Location
- Trevu Road Camborne, Cornwall, TR14 7AD England 50°12′32″N 5°17′53″W﻿ / ﻿50.209°N 5.298°W

Information
- Type: Free school
- Established: 2012
- Closed: 2017
- Local authority: Cornwall
- Department for Education URN: 138780 Tables
- Ofsted: Reports
- Headteacher: I H Kenworthy
- Gender: Mixed
- Age: 11 to 16
- Enrolment: 147

= St Michael's Secondary School =

St Michael's Secondary School was a mixed free school located in Camborne, Cornwall, England. It opened in 2012, had a Roman Catholic ethos and catered for students aged 11–16 years. Due to a lack of pupil numbers it was merged with Camborne Science and International Academy and closed in 2017.

==History==
The school opened in 2012 as part of the first wave of free schools, but struggled to attract large numbers of students which would make it viable. It was located on the former Camborne Grammar School site.

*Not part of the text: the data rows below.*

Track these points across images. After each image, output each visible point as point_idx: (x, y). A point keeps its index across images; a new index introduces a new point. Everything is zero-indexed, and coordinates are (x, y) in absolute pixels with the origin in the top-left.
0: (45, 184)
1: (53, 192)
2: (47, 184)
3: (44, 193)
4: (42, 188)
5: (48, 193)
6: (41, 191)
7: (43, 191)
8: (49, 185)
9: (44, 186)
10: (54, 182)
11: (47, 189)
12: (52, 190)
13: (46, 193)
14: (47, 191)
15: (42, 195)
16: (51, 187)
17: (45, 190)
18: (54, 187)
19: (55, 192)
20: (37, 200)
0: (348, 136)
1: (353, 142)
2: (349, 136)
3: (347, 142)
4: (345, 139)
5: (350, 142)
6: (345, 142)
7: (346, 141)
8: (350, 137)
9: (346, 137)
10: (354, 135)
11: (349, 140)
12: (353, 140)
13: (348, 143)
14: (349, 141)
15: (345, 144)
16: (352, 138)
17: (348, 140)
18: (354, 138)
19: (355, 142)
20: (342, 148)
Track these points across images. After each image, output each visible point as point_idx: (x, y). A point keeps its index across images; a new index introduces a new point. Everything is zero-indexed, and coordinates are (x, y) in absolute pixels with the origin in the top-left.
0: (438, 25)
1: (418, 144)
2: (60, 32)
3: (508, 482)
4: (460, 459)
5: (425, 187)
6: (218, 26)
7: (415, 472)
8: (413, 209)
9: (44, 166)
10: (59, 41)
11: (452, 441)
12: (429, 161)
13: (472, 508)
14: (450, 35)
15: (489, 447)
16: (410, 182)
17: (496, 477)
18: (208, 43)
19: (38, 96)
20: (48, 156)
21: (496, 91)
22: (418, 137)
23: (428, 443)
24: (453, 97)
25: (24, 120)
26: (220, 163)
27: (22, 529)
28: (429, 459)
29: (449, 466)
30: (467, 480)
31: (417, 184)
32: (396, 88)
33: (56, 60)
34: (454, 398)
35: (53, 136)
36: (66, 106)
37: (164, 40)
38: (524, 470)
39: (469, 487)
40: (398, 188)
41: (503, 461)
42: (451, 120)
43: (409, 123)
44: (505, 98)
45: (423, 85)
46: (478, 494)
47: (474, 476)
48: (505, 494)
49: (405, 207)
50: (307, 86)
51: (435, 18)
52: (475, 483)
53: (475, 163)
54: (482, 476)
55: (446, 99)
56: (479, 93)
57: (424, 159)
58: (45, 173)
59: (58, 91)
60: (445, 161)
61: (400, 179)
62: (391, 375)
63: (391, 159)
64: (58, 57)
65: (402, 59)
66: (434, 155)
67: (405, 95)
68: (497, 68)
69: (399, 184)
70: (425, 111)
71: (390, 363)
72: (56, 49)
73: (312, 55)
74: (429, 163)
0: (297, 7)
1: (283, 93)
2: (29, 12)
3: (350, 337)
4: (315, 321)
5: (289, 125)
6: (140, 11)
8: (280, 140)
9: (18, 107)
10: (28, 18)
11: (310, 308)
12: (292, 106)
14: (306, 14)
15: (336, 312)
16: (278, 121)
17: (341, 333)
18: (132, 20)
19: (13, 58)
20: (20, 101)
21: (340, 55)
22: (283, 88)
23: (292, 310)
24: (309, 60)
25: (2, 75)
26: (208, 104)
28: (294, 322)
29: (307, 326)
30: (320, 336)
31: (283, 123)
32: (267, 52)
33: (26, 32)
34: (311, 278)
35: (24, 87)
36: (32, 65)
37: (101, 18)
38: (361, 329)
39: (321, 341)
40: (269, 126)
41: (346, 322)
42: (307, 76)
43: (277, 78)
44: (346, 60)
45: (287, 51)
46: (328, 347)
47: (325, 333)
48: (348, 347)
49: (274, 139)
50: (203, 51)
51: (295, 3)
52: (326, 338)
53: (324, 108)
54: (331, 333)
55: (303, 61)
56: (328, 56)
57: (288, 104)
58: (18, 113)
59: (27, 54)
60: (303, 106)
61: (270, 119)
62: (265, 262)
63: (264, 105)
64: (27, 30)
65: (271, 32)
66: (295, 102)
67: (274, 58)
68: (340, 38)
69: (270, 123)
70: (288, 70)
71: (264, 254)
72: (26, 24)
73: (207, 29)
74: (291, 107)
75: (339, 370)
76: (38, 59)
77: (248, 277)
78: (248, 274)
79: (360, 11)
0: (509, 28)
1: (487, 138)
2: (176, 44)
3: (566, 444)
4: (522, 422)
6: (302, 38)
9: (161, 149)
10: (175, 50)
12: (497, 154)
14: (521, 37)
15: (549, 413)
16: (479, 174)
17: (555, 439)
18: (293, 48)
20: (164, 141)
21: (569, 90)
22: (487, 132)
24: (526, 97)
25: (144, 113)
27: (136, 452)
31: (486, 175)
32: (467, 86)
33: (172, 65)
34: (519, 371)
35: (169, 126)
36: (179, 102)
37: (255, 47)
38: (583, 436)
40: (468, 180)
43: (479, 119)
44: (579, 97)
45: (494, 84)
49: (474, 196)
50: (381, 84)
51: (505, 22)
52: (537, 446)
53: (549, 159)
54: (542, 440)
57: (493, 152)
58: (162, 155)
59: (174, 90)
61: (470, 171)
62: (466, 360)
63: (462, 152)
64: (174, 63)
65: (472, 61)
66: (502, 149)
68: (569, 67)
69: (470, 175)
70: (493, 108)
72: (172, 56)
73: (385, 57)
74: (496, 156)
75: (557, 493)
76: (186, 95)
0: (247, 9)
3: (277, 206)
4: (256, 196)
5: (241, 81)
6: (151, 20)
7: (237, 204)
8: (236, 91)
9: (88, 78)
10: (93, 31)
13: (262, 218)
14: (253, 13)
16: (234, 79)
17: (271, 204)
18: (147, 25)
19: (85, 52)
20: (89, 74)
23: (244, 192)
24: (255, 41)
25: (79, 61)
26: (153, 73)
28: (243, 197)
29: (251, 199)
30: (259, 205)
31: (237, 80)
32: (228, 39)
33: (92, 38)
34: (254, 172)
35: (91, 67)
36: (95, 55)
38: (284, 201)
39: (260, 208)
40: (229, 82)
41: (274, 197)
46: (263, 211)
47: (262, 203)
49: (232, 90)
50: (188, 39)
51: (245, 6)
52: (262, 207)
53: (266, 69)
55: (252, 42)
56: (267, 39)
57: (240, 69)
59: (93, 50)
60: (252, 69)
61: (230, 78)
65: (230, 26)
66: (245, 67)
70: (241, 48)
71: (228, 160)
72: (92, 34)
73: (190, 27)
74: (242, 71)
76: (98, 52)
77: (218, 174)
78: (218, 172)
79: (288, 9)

In May 2015 the school's new sponsors – Camborne Science and International Academy – announced that it was not viable and would close.

==Ofsted==
In April 2014, the school had its first Ofsted inspection, which showed that it "Requires improvement". The inspectors noted that the quality of teaching, specifically teachers’ use of assessment, was too uneven to promote consistently good progress for all students.